**Work to complete:** Below are the records; pull every line that includes "Office".

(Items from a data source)
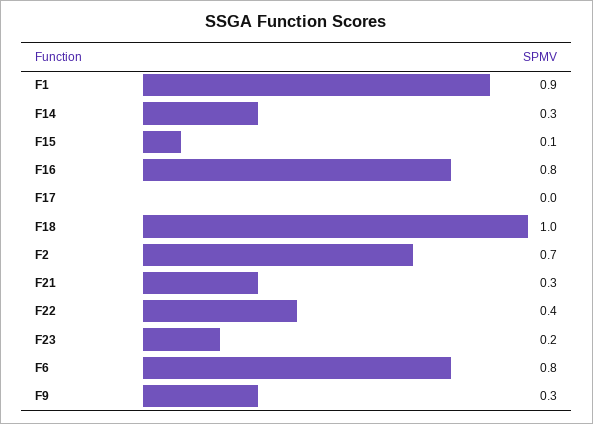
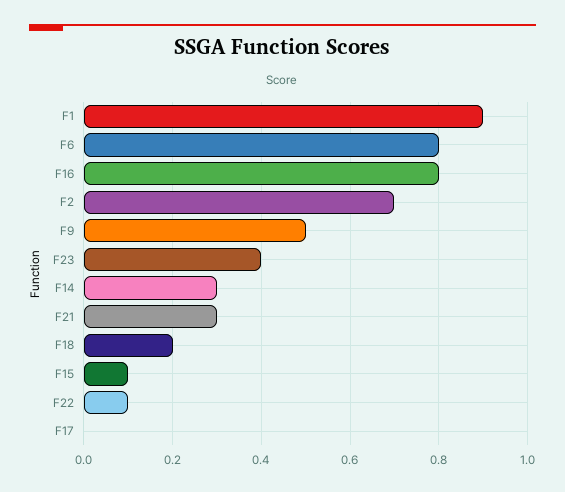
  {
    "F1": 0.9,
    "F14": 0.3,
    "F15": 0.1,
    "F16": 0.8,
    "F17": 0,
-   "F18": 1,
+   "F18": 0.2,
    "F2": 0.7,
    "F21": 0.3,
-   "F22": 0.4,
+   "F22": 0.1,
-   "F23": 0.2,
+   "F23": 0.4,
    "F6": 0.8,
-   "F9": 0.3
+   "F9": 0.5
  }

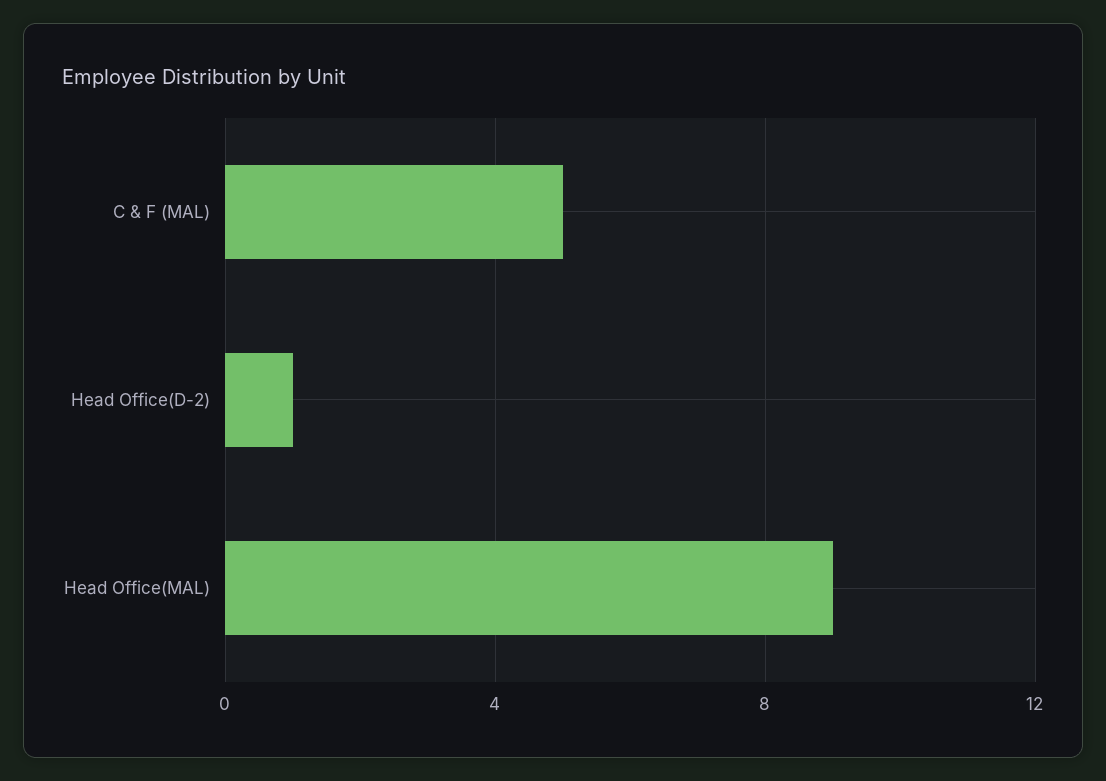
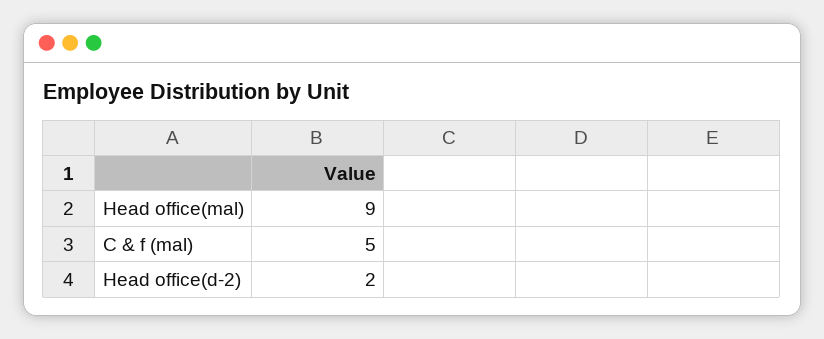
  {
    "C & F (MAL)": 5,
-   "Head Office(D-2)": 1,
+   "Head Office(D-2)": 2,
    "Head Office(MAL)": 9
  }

* * *

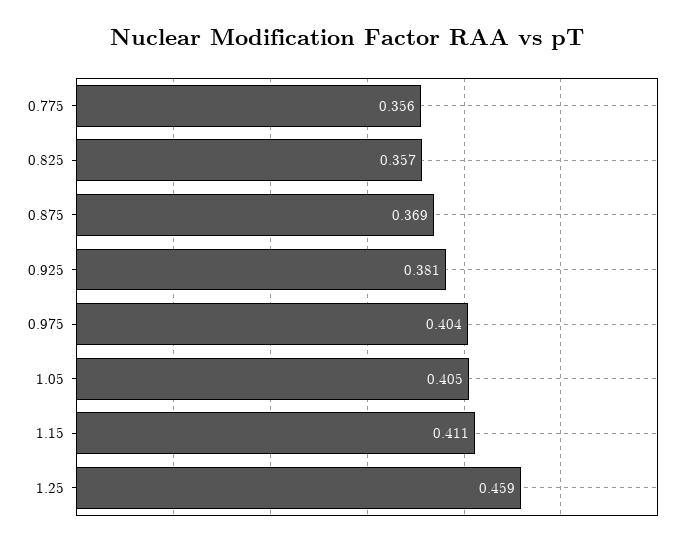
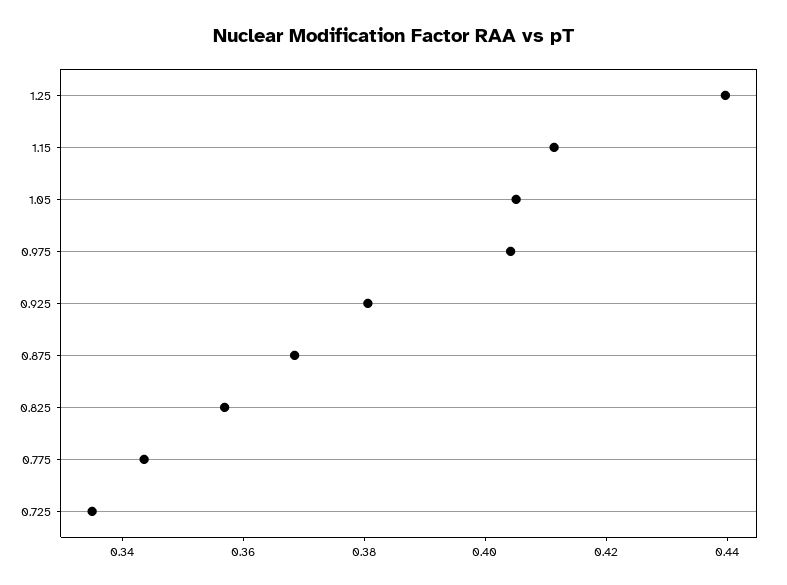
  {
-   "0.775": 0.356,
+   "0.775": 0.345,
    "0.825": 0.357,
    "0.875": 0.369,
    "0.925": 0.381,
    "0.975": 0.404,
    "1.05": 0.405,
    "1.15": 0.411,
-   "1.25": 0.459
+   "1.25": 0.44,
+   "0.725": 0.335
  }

--

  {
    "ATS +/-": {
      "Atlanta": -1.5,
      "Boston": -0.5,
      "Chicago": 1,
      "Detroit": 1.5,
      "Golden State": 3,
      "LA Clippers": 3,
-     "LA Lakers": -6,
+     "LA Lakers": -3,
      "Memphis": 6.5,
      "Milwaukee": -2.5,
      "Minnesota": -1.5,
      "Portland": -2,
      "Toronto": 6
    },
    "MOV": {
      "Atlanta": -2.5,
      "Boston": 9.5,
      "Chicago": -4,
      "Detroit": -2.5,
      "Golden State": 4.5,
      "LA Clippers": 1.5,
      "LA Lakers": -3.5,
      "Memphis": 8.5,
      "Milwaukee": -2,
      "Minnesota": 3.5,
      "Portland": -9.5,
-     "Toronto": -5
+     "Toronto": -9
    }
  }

**Worked solution:**
-   "Head Office(D-2)": 1,
+   "Head Office(D-2)": 2,
    "Head Office(MAL)": 9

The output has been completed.